Fifth area: sharing wisdom. A big one. Number one: making yourself irrelevant — telling stories like “back in my day” and wondering why nobody listens. Number two: ageism, internalization — holding back advice because you don’t want to be that old guy. Number three: the generational communications gap — the divide that makes wisdom sharing nearly impossible.
And here’s our final area: transition navigation. Number one: not knowing where you are — beating yourself up for not handling a transition better when you don’t even know what stage you’re in. Number two: finding the stage you’re in — trying to force certainty during anticipation or expecting to feel settled during the messy middle. Both are unrealistic ideas. Number three: the stack transitions problem — dealing with multiple transitions simultaneously, each affecting the other and each likely being at a different stage.
Here we have 18 problems in six areas.
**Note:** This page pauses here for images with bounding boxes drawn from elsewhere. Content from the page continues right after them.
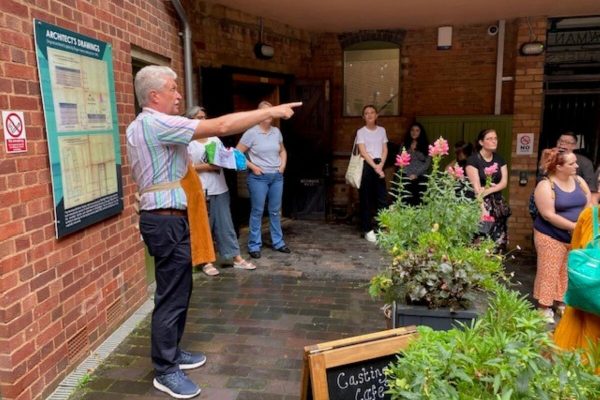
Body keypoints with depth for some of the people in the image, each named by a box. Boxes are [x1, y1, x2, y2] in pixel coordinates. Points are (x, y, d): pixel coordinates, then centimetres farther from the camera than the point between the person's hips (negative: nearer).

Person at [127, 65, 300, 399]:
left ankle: (171, 352, 31)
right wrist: (270, 111, -16)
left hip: (166, 217, 11)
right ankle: (165, 371, 12)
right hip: (166, 220, -11)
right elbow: (222, 126, -22)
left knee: (178, 289, 18)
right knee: (172, 294, -2)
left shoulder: (139, 127, 16)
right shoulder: (158, 123, -17)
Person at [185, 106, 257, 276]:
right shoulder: (188, 143, -3)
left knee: (225, 224, 9)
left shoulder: (215, 139, 15)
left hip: (220, 189, 5)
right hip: (201, 191, -5)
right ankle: (206, 262, 15)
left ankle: (237, 258, 14)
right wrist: (208, 166, -16)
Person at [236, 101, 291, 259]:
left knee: (275, 211, 13)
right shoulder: (251, 133, -8)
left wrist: (283, 164, 6)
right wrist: (252, 167, -11)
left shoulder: (276, 131, 7)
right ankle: (254, 245, 11)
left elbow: (282, 151, 22)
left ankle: (278, 242, 24)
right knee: (257, 211, 0)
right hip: (258, 177, -5)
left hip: (277, 176, 5)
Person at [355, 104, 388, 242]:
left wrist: (380, 165, -8)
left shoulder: (382, 130, 11)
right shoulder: (361, 132, -1)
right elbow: (363, 152, -9)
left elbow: (385, 150, 8)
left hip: (379, 165, 3)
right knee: (366, 198, 0)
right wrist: (374, 167, -15)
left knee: (382, 197, -1)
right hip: (366, 165, -3)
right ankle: (368, 229, 6)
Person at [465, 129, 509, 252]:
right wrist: (484, 209, -20)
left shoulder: (499, 159, 11)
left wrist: (489, 190, -16)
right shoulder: (473, 159, -7)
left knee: (499, 243, 4)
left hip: (498, 205, 6)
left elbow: (504, 182, 3)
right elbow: (476, 187, -13)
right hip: (481, 204, -5)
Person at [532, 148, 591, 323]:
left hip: (577, 237, 6)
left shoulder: (579, 181, 5)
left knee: (569, 272, 14)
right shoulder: (546, 186, -15)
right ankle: (544, 307, 14)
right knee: (549, 272, 1)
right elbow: (549, 215, -20)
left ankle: (563, 302, 30)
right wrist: (574, 227, -22)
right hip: (552, 237, -6)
And here’s the thing — the list could have been longer, much longer, and that’s okay. These aren’t questions we’re going to answer definitively, though they’re real, messy, complicated challenges we’re exploring together with honest investigation, shared experiences, and the acknowledgment that we’re all figuring this out as we go.
That’s what the long, strange trip is actually about. What do you think of the 18 areas? Why don’t you let me know what I’ve missed and let’s figure this out together. Hey, this is Josh Patrick, you’re at the Long Strange Trip Videos. Thanks a lot for taking a look, and I hope to see you back here really soon.